_Data below_
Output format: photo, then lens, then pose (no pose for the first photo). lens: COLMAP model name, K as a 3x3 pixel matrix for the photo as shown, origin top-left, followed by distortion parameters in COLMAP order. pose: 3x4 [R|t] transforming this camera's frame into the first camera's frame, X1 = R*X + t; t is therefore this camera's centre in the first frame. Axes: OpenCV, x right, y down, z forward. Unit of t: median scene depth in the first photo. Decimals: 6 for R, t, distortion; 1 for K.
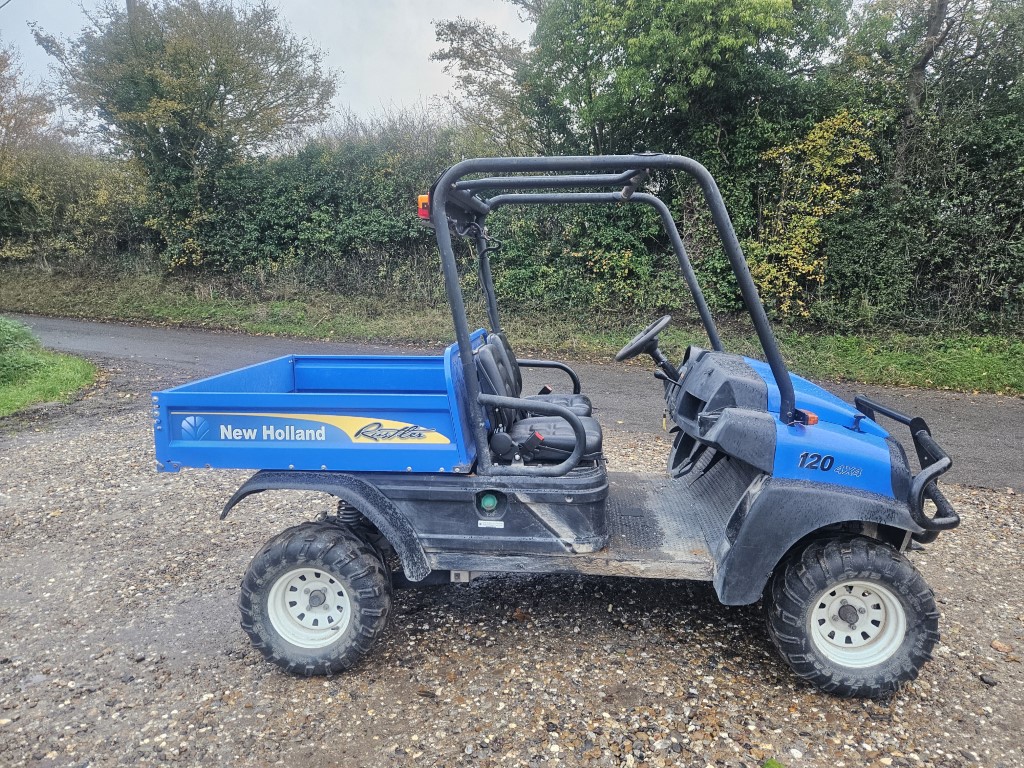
lens RADIAL K [[686.3, 0, 515.2], [0, 686.3, 384.8], [0, 0, 1]] dist [0.067035, -0.057961]
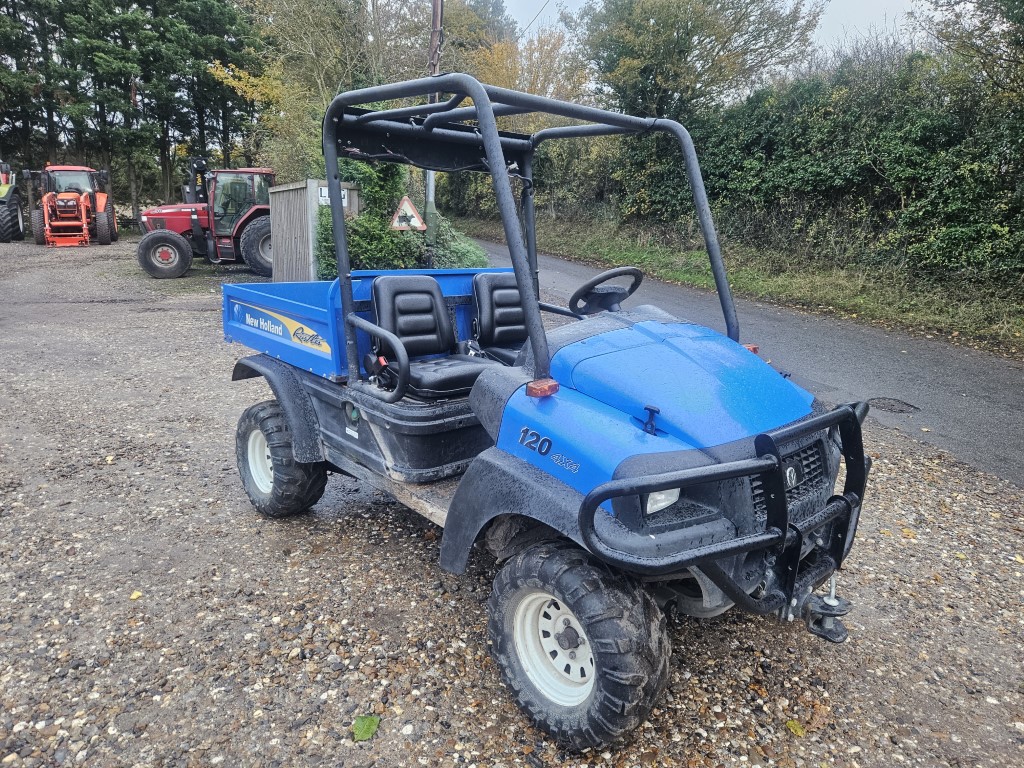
lens RADIAL K [[686.3, 0, 515.2], [0, 686.3, 384.8], [0, 0, 1]] dist [0.067035, -0.057961]
pose [[0.736751, 0.193197, -0.647976, 0.174050], [-0.151994, 0.981106, 0.119704, -0.009587], [0.658860, 0.010297, 0.752195, 0.066922]]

_Work to complete_
Which lines of the data above contain the word "pose"? Return every such line in full, matching case exactly.

_Result_
Output format: photo, then lens, then pose (no pose for the first photo). lens: COLMAP model name, K as a 3x3 pixel matrix for the photo as shown, origin top-left, followed by distortion parameters in COLMAP order. pose: 3x4 [R|t] transforming this camera's frame into the first camera's frame, X1 = R*X + t; t is therefore this camera's centre in the first frame. Axes: OpenCV, x right, y down, z forward. Unit of t: median scene depth in the first photo. Decimals: 6 for R, t, distortion; 1 for K.
pose [[0.736751, 0.193197, -0.647976, 0.174050], [-0.151994, 0.981106, 0.119704, -0.009587], [0.658860, 0.010297, 0.752195, 0.066922]]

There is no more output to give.